One of the limitations of the present study is being performed in a single observational center. In addition, being qualitative, this POC-cTnI assay did not allow to study clinical performance and use quantitative statistical methods, such as Q-Q plot, Bland-Altman analysis, and Passing-Bablok regression. In addition, the sample size was not large enough. As a result, only a small number of ED patients were tested with this new POC-cTnI assay.

Because of the limited sample size, this research should be considered preliminary. This study was done in a relatively high-risk population. This could lead to spectrum bias, which would result in an overestimation of overall test performance. When the POC test is used in other clinical settings, it is important to keep in mind that it may have different characteristics.
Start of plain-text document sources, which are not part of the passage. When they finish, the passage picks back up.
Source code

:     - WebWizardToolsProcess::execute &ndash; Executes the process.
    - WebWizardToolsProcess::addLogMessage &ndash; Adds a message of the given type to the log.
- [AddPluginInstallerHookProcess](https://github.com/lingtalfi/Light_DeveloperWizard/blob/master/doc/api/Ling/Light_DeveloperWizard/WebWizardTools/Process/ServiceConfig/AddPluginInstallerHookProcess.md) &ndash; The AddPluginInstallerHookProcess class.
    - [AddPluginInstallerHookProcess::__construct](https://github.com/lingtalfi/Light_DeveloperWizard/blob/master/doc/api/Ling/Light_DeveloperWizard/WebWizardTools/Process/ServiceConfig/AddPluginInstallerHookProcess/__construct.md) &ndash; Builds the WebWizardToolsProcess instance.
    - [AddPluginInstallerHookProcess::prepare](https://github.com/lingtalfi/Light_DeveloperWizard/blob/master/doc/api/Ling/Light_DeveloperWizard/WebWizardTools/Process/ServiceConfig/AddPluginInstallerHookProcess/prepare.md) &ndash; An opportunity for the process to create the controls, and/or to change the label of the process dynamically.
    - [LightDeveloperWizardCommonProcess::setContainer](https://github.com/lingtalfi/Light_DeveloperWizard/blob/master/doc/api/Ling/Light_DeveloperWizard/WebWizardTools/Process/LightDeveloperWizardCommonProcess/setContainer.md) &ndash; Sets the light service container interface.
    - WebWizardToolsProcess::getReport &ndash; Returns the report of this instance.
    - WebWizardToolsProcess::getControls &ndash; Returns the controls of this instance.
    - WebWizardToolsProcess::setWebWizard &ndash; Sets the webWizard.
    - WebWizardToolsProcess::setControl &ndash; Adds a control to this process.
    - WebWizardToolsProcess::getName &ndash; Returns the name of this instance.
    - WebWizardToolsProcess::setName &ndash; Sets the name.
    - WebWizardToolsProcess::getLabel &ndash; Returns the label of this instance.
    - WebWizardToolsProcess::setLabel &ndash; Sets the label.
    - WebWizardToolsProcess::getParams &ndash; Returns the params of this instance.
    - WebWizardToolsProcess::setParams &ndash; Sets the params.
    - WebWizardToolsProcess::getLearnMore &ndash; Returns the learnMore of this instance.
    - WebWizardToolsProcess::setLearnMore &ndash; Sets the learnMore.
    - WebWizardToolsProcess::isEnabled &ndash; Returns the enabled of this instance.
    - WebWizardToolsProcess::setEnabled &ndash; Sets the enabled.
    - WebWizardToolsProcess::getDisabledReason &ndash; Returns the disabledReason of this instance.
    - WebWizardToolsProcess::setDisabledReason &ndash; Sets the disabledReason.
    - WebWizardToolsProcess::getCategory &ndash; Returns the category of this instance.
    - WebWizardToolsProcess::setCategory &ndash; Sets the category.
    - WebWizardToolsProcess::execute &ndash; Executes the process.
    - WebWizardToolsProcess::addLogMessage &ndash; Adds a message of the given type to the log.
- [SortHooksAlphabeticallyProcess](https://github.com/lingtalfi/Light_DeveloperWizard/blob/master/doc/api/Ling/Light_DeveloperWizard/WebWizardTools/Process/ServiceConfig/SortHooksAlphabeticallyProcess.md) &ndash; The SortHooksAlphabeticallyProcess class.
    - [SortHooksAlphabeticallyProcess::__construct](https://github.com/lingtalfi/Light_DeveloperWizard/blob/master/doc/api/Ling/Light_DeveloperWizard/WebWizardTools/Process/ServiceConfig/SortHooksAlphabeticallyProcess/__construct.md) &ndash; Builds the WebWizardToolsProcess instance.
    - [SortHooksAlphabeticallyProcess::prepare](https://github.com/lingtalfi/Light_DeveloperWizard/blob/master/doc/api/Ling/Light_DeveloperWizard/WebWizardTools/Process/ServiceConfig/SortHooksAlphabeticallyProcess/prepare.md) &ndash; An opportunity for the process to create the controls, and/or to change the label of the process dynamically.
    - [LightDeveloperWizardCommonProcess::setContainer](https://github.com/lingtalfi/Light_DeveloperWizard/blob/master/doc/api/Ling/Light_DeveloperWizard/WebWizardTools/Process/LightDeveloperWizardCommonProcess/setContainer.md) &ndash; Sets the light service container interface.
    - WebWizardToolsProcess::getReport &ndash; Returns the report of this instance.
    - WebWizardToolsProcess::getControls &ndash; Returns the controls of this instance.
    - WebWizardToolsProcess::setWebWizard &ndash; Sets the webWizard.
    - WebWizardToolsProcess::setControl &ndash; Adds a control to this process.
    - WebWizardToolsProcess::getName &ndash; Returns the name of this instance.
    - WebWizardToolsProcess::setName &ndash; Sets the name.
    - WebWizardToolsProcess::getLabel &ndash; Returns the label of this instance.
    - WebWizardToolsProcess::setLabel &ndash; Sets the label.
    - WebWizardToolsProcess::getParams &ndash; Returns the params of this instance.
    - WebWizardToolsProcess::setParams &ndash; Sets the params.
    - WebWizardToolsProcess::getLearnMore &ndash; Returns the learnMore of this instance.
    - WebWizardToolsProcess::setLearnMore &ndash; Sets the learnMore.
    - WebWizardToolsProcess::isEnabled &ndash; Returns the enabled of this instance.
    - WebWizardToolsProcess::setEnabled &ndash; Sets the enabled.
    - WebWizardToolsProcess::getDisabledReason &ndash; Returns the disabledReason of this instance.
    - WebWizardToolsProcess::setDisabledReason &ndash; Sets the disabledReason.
Although all laboratory processes followed strict standardized operating protocols, human error in the handling of blood samples may have resulted in inaccurate results in a small number of samples. In addition to the limitations already described, our follow-up time was relatively short. Participants who had an AMI due to a false negative troponin test may not have had an adverse event within a month. Despite these limitations, this study explained the usefulness and limitations of using the measurement of POC cardiac troponins to diagnose ACS in the ED.

5. Conclusion

In this small sample-size study, a new qualitative POC-cTnI assay was statistically equal to a hs-cTnI assay in terms of diagnostic accuracy for AMI or MACE in patients with suspected myocardial infarction. The improved clinical sensitivity of this POC-cTnI suggests that such a product is now a viable alternative to central laboratory cTn assays in situations where TAT significantly impacts patient care and speeds up diagnostic procedures in ACS patients in the ED. According to statistical analysis, the POC tests have a strong correlation with laboratory results. This data can help an emergency physician quickly identify the signs of heart damage while also ensuring that the results are reliable without missing any 30-day MACE.

Data Availability

The data are included in this published article.

Ethical Approval

This study was designed in accordance with the Declaration of Helsinki and carried out after obtaining approval from the Ethics Committee of Shiraz University of Medical Sciences, Fars, Iran (IR.SUMS.MED.REC.1398.668).

Conflicts of Interest

The authors declare that they have no conflicts of interest.